In the story, Owens says that as a scientist rather than a politician, her calling is not to create solutions, but communicate data so decision-makers can make better choices. She adds, however, that it is discouraging when her findings aren’t taken into account. In one interesting exchange, Owens tells Susan, “In my work I don’t see ‘climate deniers’ so much as ‘climate ignorers.’”
Indeed, we are past the point of denying the conclusiveness of human-driven climate change. Recent surveys of scientific literature put the scientific consensus of anthropogenic climate change anywhere from 90 to 100 percent. The findings of the models in the Sea Level Rise Viewer have been published in peer-reviewed academic literature.
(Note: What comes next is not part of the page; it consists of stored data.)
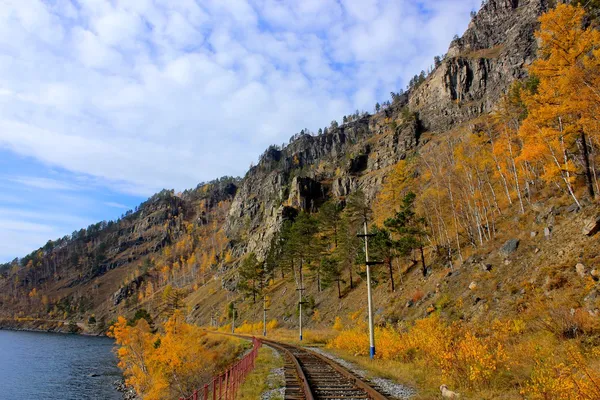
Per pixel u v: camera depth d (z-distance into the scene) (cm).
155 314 13275
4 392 3919
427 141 13200
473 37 17162
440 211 4388
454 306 2564
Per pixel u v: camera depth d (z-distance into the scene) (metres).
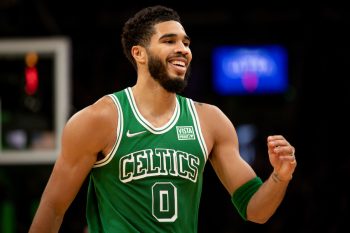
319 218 16.33
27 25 18.78
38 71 17.45
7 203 16.97
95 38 20.80
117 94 7.01
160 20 6.98
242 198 7.07
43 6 18.56
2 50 17.33
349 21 20.12
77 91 20.80
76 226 12.68
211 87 22.41
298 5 20.48
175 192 6.74
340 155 19.27
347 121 19.67
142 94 6.97
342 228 15.99
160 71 6.84
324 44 20.39
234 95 22.42
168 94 6.93
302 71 20.77
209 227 18.48
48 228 6.77
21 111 17.39
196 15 20.94
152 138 6.80
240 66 22.12
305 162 19.50
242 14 20.91
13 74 17.47
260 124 22.23
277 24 21.19
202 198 18.67
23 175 17.14
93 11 20.45
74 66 20.86
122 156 6.73
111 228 6.71
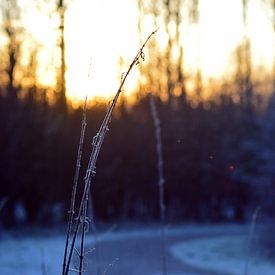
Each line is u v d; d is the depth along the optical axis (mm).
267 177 20859
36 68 24391
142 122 26156
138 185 26609
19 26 24141
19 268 12102
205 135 27141
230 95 30078
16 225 23328
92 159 1673
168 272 12008
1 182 23359
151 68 24766
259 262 14688
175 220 26781
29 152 23922
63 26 20703
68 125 24422
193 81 29750
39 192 24203
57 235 20938
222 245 18719
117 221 25500
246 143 25562
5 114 23562
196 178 27141
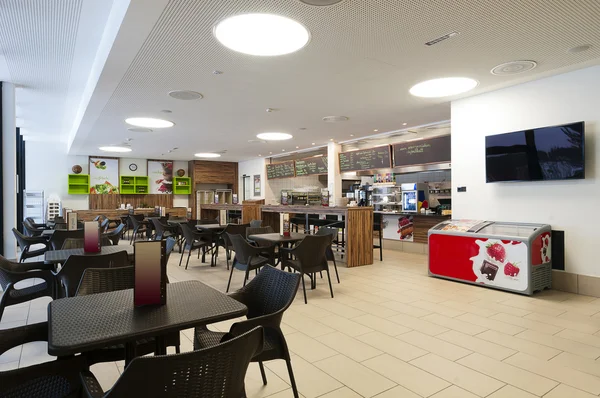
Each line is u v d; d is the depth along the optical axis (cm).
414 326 358
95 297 189
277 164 1266
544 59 425
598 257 452
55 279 311
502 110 537
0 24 403
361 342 319
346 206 691
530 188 509
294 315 392
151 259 175
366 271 623
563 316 386
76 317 157
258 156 1356
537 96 500
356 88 532
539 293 472
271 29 359
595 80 450
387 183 973
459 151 591
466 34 358
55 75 576
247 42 383
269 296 233
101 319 155
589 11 313
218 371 118
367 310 409
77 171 1263
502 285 484
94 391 139
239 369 128
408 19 327
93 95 557
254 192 1434
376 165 903
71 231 486
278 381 253
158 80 489
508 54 409
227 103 609
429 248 580
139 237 1105
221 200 1498
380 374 262
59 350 125
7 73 562
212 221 862
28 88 638
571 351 300
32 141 1201
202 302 180
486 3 299
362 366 274
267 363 280
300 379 255
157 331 145
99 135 890
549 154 477
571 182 471
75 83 620
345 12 314
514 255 471
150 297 174
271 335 210
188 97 569
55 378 154
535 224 499
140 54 403
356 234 669
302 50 394
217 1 294
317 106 632
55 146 1240
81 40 451
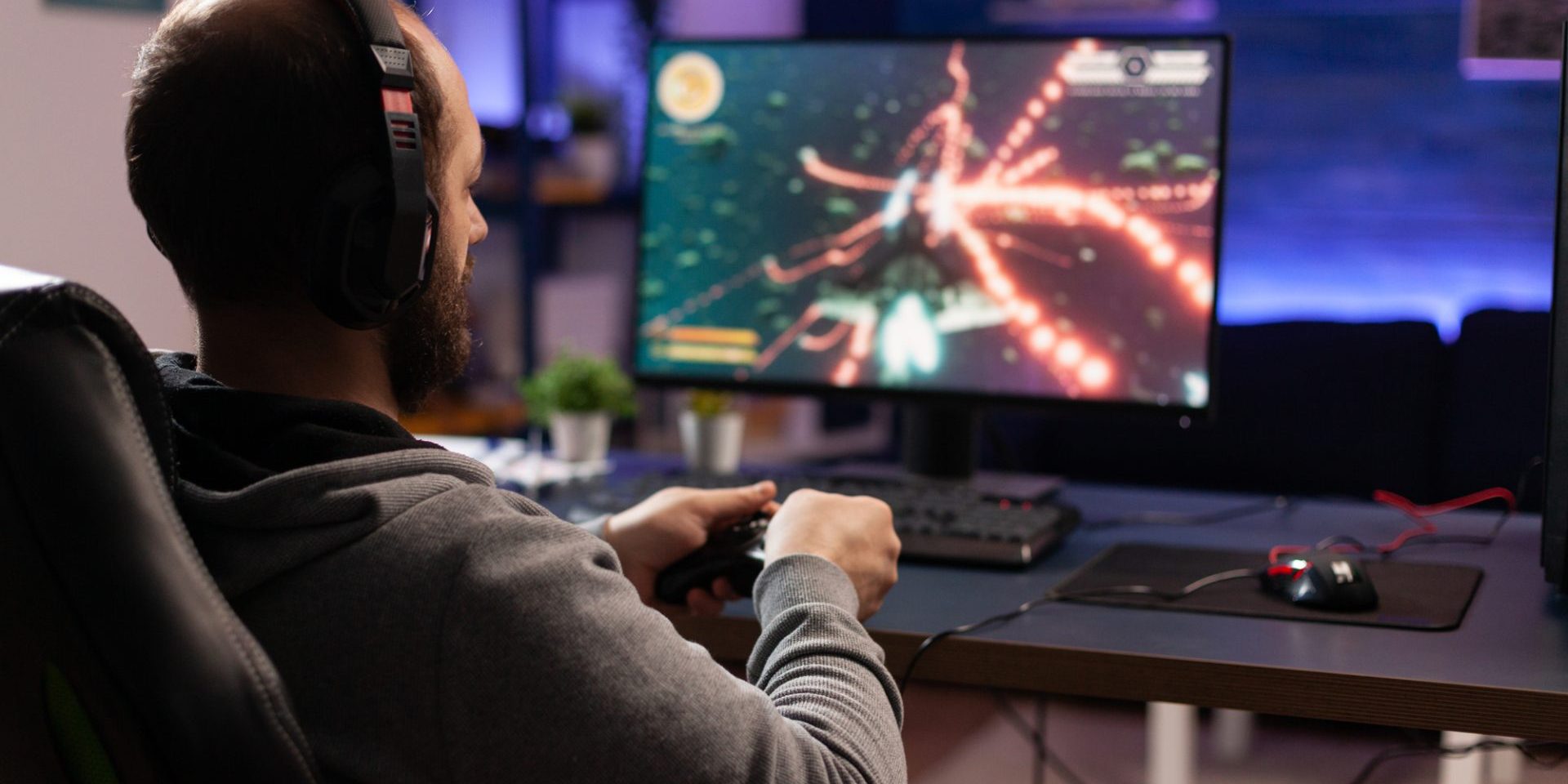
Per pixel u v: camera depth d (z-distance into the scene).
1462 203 4.51
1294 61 4.64
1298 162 4.68
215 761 0.56
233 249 0.66
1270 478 1.97
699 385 1.59
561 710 0.61
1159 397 1.43
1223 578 1.16
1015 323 1.47
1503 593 1.13
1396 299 4.62
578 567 0.64
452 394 4.03
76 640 0.56
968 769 2.33
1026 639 0.99
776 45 1.55
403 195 0.65
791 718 0.71
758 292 1.57
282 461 0.65
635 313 1.61
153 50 0.66
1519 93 4.41
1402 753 1.98
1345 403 1.95
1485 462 1.85
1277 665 0.92
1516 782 1.91
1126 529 1.41
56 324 0.55
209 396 0.66
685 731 0.62
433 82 0.70
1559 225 1.07
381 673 0.61
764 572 0.84
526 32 4.16
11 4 2.10
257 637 0.62
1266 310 4.78
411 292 0.68
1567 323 1.08
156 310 2.31
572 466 1.68
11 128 2.12
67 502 0.54
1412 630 1.01
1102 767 2.34
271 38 0.64
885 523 0.91
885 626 1.03
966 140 1.49
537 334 4.26
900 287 1.51
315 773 0.59
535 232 4.20
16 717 0.60
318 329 0.69
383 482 0.64
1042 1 4.85
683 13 5.01
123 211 2.26
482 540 0.62
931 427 1.58
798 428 5.02
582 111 4.51
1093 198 1.44
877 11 4.96
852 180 1.53
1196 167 1.41
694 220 1.59
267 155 0.64
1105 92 1.44
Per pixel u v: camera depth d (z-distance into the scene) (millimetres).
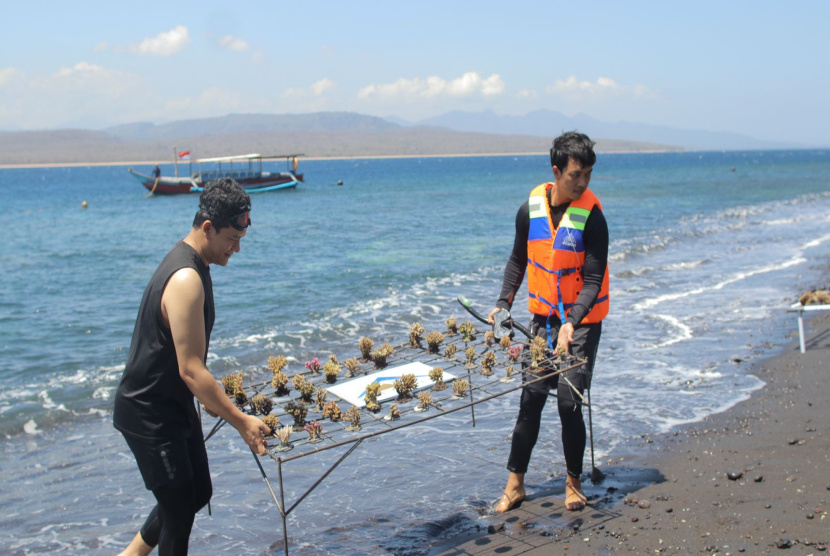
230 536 4020
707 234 20531
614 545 3660
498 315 4312
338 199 43219
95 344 9953
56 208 42906
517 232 4316
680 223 23703
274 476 4891
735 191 41688
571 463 4086
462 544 3768
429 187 57031
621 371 7180
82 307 12758
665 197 37031
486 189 52219
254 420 2908
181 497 2871
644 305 10648
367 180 75125
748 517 3895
So the question is, how much longer can we ignore this to the detriment of our planet and future generations?
How much longer can we continue developing (and then relocating) concrete monuments to cars that spew carbon dioxide? How much longer can we continue to sprawl development and pave over green space? How much longer can we rely on a visitors industry that turns our home, environment, and natural resources into a mere commodity to be bought, sold, and rented? How much longer can we import over 90 percent of our food over thousands of miles rather than growing it in carbon-sequestering local soil? How much more growth can we support before we begin to consume ourselves?
It all depends on how much longer we continue to ignore the dire state of our planet and the necessity for massive and serious change.
The consequence of climate ignorance, like last week’s images from Honolulu, haunt me. In a statement to Hawaii News Now, Honolulu City’s chief resilience officer Josh Stanbro called it an abnormal “freak winter-type” storm with “climate change fingerprints all over it” and “a good reminder that in order for us to protect our island and our safety, we need to move aggressively cut the cord to fossil fuels and make sure that we update our building codes and infrastructure to handle more severe weather.”
So after frantically googling what to do if caught in a lightning storm and wringing my hands over the idea that Maui’s Pali will one day be flooded and backed up like O‘ahu’s Pali, I asked Owens what she thought of the storm.
“While it is difficult to tie a single weather event to overall climate change,” she responded, “these events do provide a glimpse of the future and an indication of trends. While the focus of our story was sea level rise and we are already observing those impacts, climate change impacts overall will be much more wide-ranging.
“With climate change, we have observed and expect declining rainfall overall, so there will likely be longer periods of drought with bouts of heavy rainfall events. The implications of that kind of trend are far reaching, including flooding, erosion and runoff, and water shortages. It is the social implications of these impacts that are immediately evident, as in the traffic problems on O‘ahu that cause residents to spend hours in their commutes or prevent them from reaching their children at school or daycare.”
Flooding, erosion and runoff, and water shortages… sound familiar?
The global weirding of climate change is here. Don’t look away.